Until early 2011, those engineers relied on a MapReduce implementation from Apache Hadoop as the foundation of Facebook’s data infrastructure. Hadoop, an open-source framework for running data applications on large hardware clusters, has become a favorite of not only Facebook, but also IBM and other large firms that wrestle with enormous amounts of data.
Still, despite Hadoop MapReduce’s ability to handle large datasets, Facebook’s scheduling framework (in which a large number of task trackers handle duties assigned by a job tracker) began to reach its limits. “At peak load, cluster utilization would drop precipitously due to scheduling overhead,” read a Nov. 8 posting on Facebook’s engineering blog. In addition, the job tracker required hard downtime during software upgrades.
“Hadoop MapReduce is also constrained by its static slot-based resource management model,” the posting added. “Rather than using a true resource management system, a MapReduce cluster is divided into a fixed number of map and reduce slots based on a static configuration—so slots are wasted anytime the cluster workload does not fit the static configuration. Furthermore, the slot-based model makes it hard for non-MapReduce applications to be scheduled appropriately.”
Throw in pre-defined delays when scheduling tasks for jobs, and it was clear that Facebook needed to revamp its system. Requirements for the new platform included better scalability, lower latency, an ability to upgrade the software without interrupting computation, and “scheduling based on actual task resource requirements rather than a count of map and reduce tasks.” No sweat, right?
Facebook’s engineers went to the whiteboard and designed a new scheduling framework named “Corona.” It features a dedicated job tracker for each job, as well as a cluster manager that tracks nodes in clusters and the amount of free resources in play. Because the actual job tracking is left to the job trackers, as opposed to the cluster manager, the latter can deal solely with scheduling decisions; that translates into simpler code (since the job trackers follow one job each) and more efficient cluster utilization.
“One major difference from our previous Hadoop MapReduce implementation is that Corona uses push-based, rather than pull-based, scheduling,” the posting continued. “After the cluster manager receives resource requests from the job tracker, it pushes the resource grants back to the job tracker. Also, once the job tracker gets resource grants, it creates tasks and then pushes these tasks to the task trackers for running. There is no periodic heartbeat involved in this scheduling, so the scheduling latency is minimized.”
Facebook’s engineers started by rolling Corona out to 500 nodes, then moving non-critical workloads to the Corona cluster.
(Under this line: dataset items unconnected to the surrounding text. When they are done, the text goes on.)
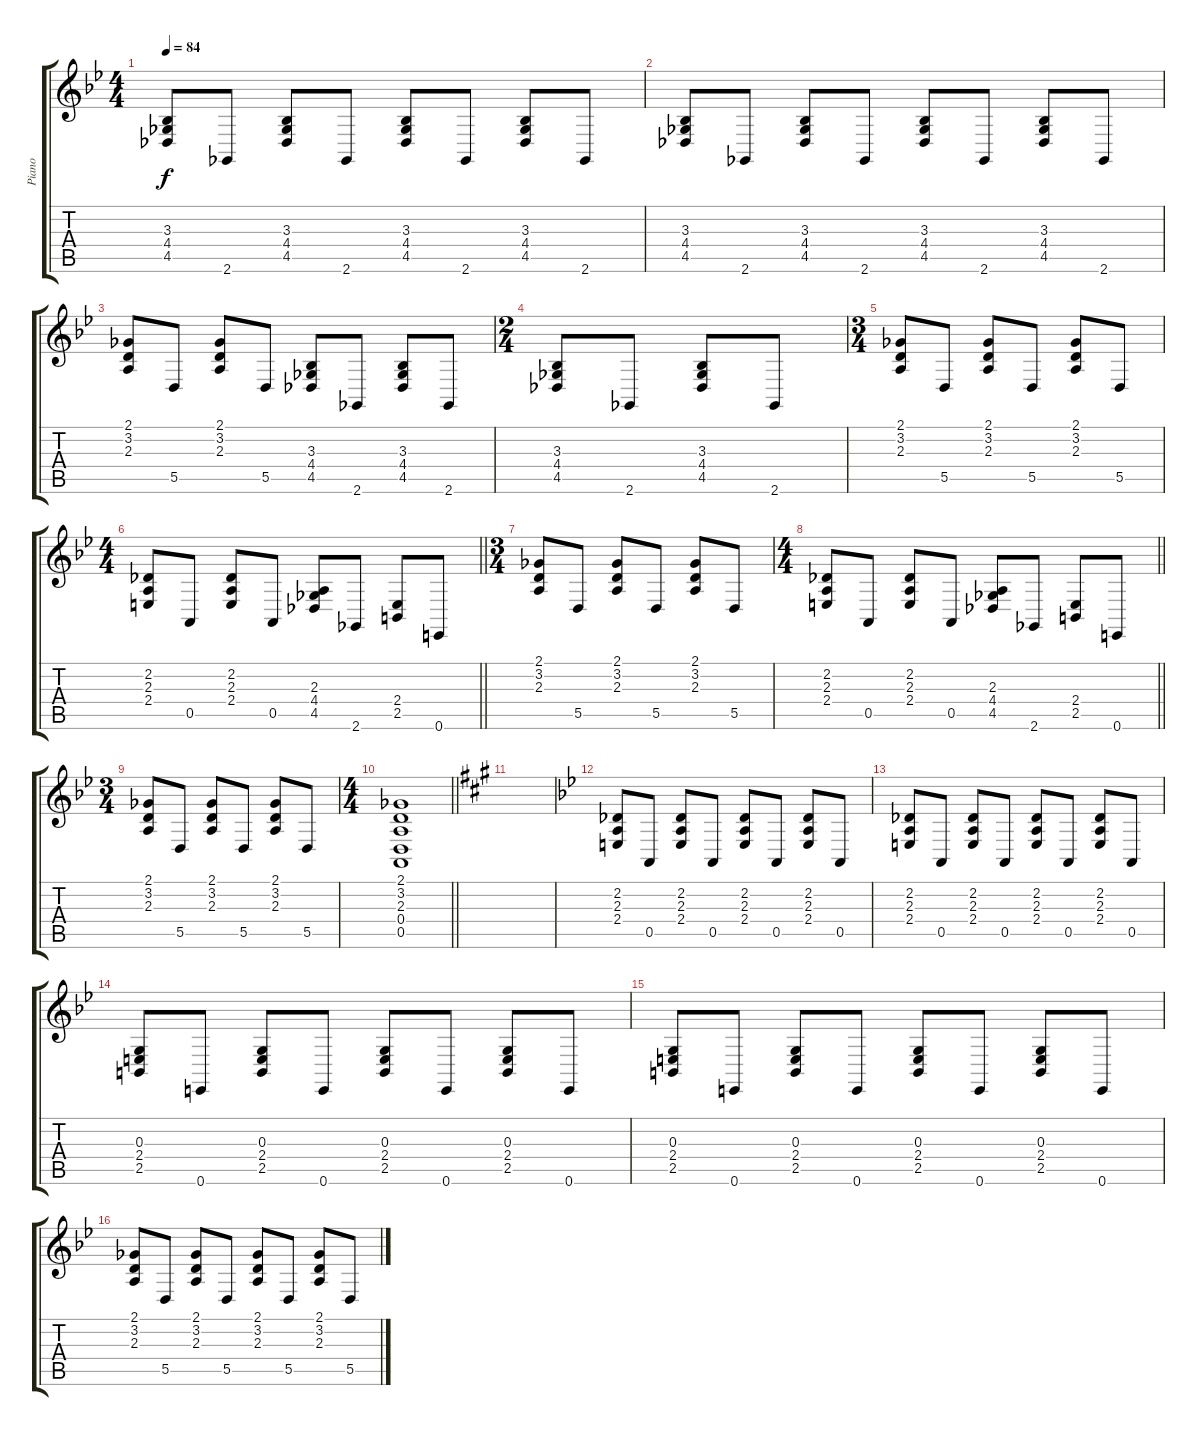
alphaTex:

\track ("Piano" "Piano") {instrument acousticgrandpiano}
\staff {score tabs}
\tuning (E4 B3 G3 D3 A2 E2) {hide}
\ts (4 4)
\tempo 84
\clef g2
\ks bb
(3.3 4.4 4.5).8{dy f} 2.6.8 (3.3 4.4 4.5).8 2.6.8 (3.3 4.4 4.5).8 2.6.8 (3.3 4.4 4.5).8 2.6.8 |
(3.3 4.4 4.5).8 2.6.8 (3.3 4.4 4.5).8 2.6.8 (3.3 4.4 4.5).8 2.6.8 (3.3 4.4 4.5).8 2.6.8 |
(2.1 3.2 2.3).8 5.5.8 (2.1 3.2 2.3).8 5.5.8 (3.3 4.4 4.5).8 2.6.8 (3.3 4.4 4.5).8 2.6.8 |
\ts (2 4)
(3.3 4.4 4.5).8 2.6.8 (3.3 4.4 4.5).8 2.6.8 |
\ts (3 4)
(2.1 3.2 2.3).8 5.5.8 (2.1 3.2 2.3).8 5.5.8 (2.1 3.2 2.3).8 5.5.8 |
\ts (4 4)
\barLineRight lightlight
(2.2 2.3 2.4).8 0.5.8 (2.2 2.3 2.4).8 0.5.8 (2.3 4.4 4.5).8 2.6.8 (2.4 2.5).8 0.6.8 |
\ts (3 4)
(2.1 3.2 2.3).8 5.5.8 (2.1 3.2 2.3).8 5.5.8 (2.1 3.2 2.3).8 5.5.8 |
\ts (4 4)
\barLineRight lightlight
(2.2 2.3 2.4).8 0.5.8 (2.2 2.3 2.4).8 0.5.8 (2.3 4.4 4.5).8 2.6.8 (2.4 2.5).8 0.6.8 |
\ts (3 4)
(2.1 3.2 2.3).8 5.5.8 (2.1 3.2 2.3).8 5.5.8 (2.1 3.2 2.3).8 5.5.8 |
\ts (4 4)
\barLineRight lightlight
(2.1 3.2 2.3 0.4 0.5).1 |
\ks a
|
\ks bb
(2.2 2.3 2.4).8 0.5.8 (2.2 2.3 2.4).8 0.5.8 (2.2 2.3 2.4).8 0.5.8 (2.2 2.3 2.4).8 0.5.8 |
(2.2 2.3 2.4).8 0.5.8 (2.2 2.3 2.4).8 0.5.8 (2.2 2.3 2.4).8 0.5.8 (2.2 2.3 2.4).8 0.5.8 |
(0.3 2.4 2.5).8 0.6.8 (0.3 2.4 2.5).8 0.6.8 (0.3 2.4 2.5).8 0.6.8 (0.3 2.4 2.5).8 0.6.8 |
(0.3 2.4 2.5).8 0.6.8 (0.3 2.4 2.5).8 0.6.8 (0.3 2.4 2.5).8 0.6.8 (0.3 2.4 2.5).8 0.6.8 |
(2.1 3.2 2.3).8 5.5.8 (2.1 3.2 2.3).8 5.5.8 (2.1 3.2 2.3).8 5.5.8 (2.1 3.2 2.3).8 5.5.8
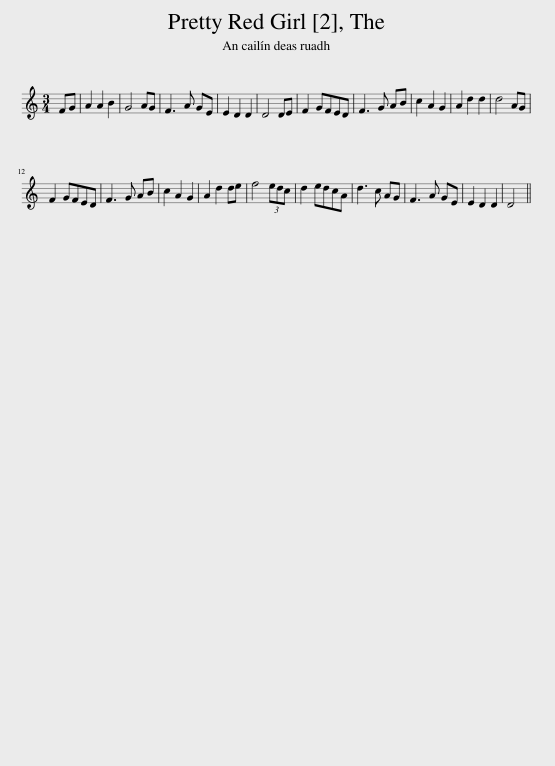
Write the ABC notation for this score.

X:1
L:1/8
M:3/4
I:linebreak $
K:C
V:1 treble
V:1
 FG | A2 A2 B2 | G4 AG | F3 A GE | E2 D2 D2 | %5
 D4 DE | F2 GFED | F3 G AB | c2 A2 G2 | A2 d2 d2 | %10
 d4 AG |$ F2 GFED | F3 G AB | c2 A2 G2 | A2 d2 de | %15
 f4 (3edc | d2 edcA | d3 c AG | F3 A GE | E2 D2 D2 | %20
 D4 || %21
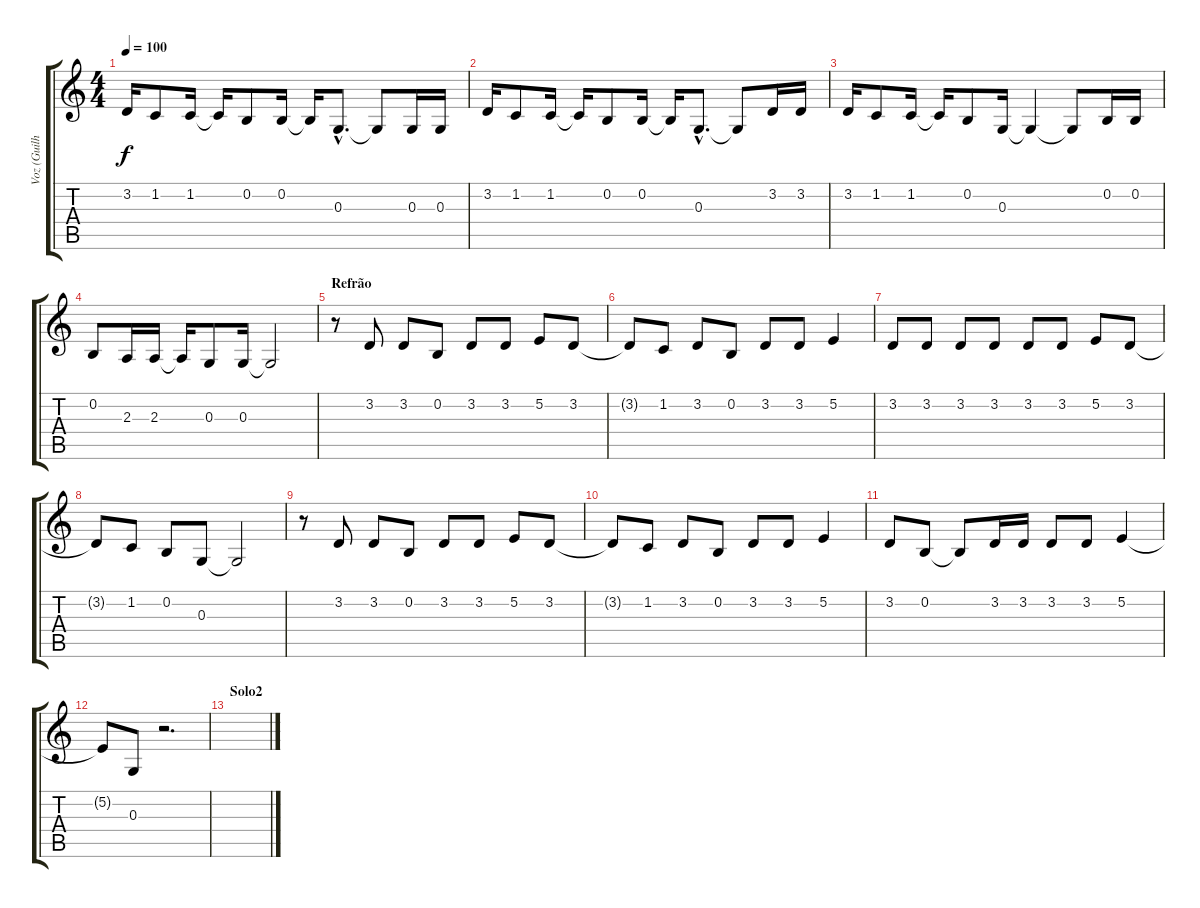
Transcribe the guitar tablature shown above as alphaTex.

\track ("Voz (Guilherme)" "Voz (Guilh") {instrument altosax}
\staff {score tabs}
\tuning (E4 B3 G3 D3 A2 E2) {hide}
\ts (4 4)
\tempo 100
\clef g2
\ks c
3.2.16{dy f} 1.2.8 1.2.16 1.2{t}.16 0.2.8 0.2.16 0.2{t}.16 0.3{hac}.8{d} 0.3{t}.8 0.3.16 0.3.16 |
3.2.16 1.2.8 1.2.16 1.2{t}.16 0.2.8 0.2.16 0.2{t}.16 0.3{hac}.8{d} 0.3{t}.8 3.2.16 3.2.16 |
3.2.16 1.2.8 1.2.16 1.2{t}.16 0.2.8 0.3.16 0.3{t}.4 0.3{t}.8 0.2.16 0.2.16 |
0.2.8 2.3.16 2.3.16 2.3{t}.16 0.3.8 0.3.16 0.3{t}.2 |
\section ("" "Refrão")
r.8 3.2.8 3.2.8 0.2.8 3.2.8 3.2.8 5.2.8 3.2.8 |
3.2{t}.8 1.2.8 3.2.8 0.2.8 3.2.8 3.2.8 5.2.4 |
3.2.8 3.2.8 3.2.8 3.2.8 3.2.8 3.2.8 5.2.8 3.2.8 |
3.2{t}.8 1.2.8 0.2.8 0.3.8 0.3{t}.2 |
r.8 3.2.8 3.2.8 0.2.8 3.2.8 3.2.8 5.2.8 3.2.8 |
3.2{t}.8 1.2.8 3.2.8 0.2.8 3.2.8 3.2.8 5.2.4 |
3.2.8 0.2.8 0.2{t}.8 3.2.16 3.2.16 3.2.8 3.2.8 5.2.4 |
5.2{t}.8 0.3.8 r.2{d} |
\section ("" "Solo2")
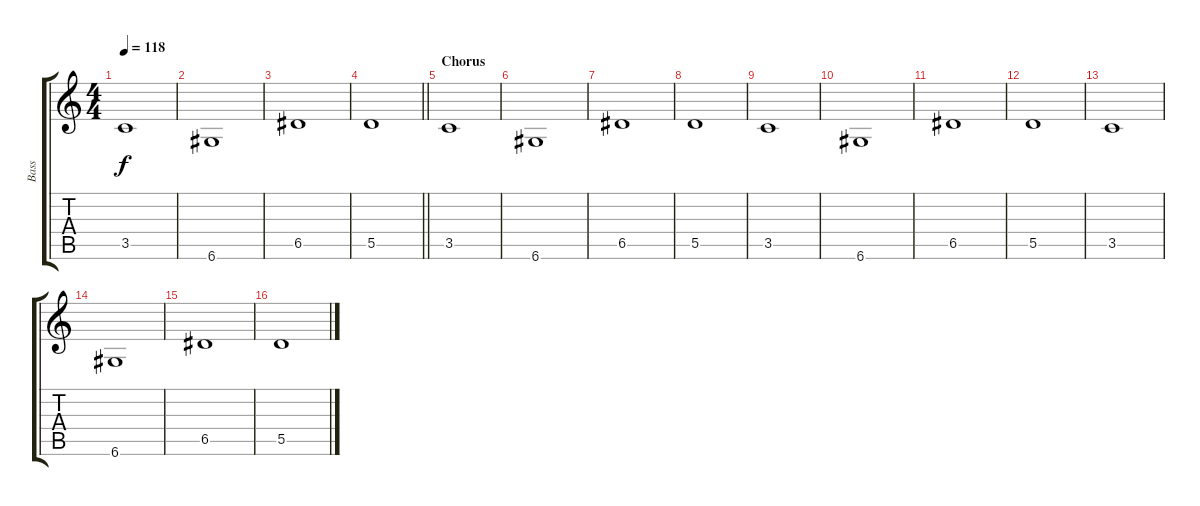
\track ("Bass" "Bass") {instrument acousticbass}
\staff {score tabs}
\tuning (E4 B3 G3 D3 A2 D2) {hide}
\ts (4 4)
\tempo 118
\clef g2
\ks c
3.5.1{dy f} |
6.6.1 |
6.5.1 |
\barLineRight lightlight
5.5.1 |
\section ("" "Chorus")
3.5.1 |
6.6.1 |
6.5.1 |
5.5.1 |
3.5.1 |
6.6.1 |
6.5.1 |
5.5.1 |
3.5.1 |
6.6.1 |
6.5.1 |
5.5.1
As the cluster grew to 1,000 nodes, they had to eliminate a bug in the cluster manager scheduler, a fix that proceeded “without much disruption because of the staged deployment.” After that, the team began shifting mission-critical workloads to Corona; by the middle of 2012, Facebook had it deployed “across all our production systems.”
Facebook claims that implementing Corona has translated into better cluster utilization, scheduling fairness, and job latency. Even as it adds new features to the platform, it’s open-sourced the production version. While few companies face data issues on a Facebook scale, some of the lessons learned in building Corona could very well help other organizations.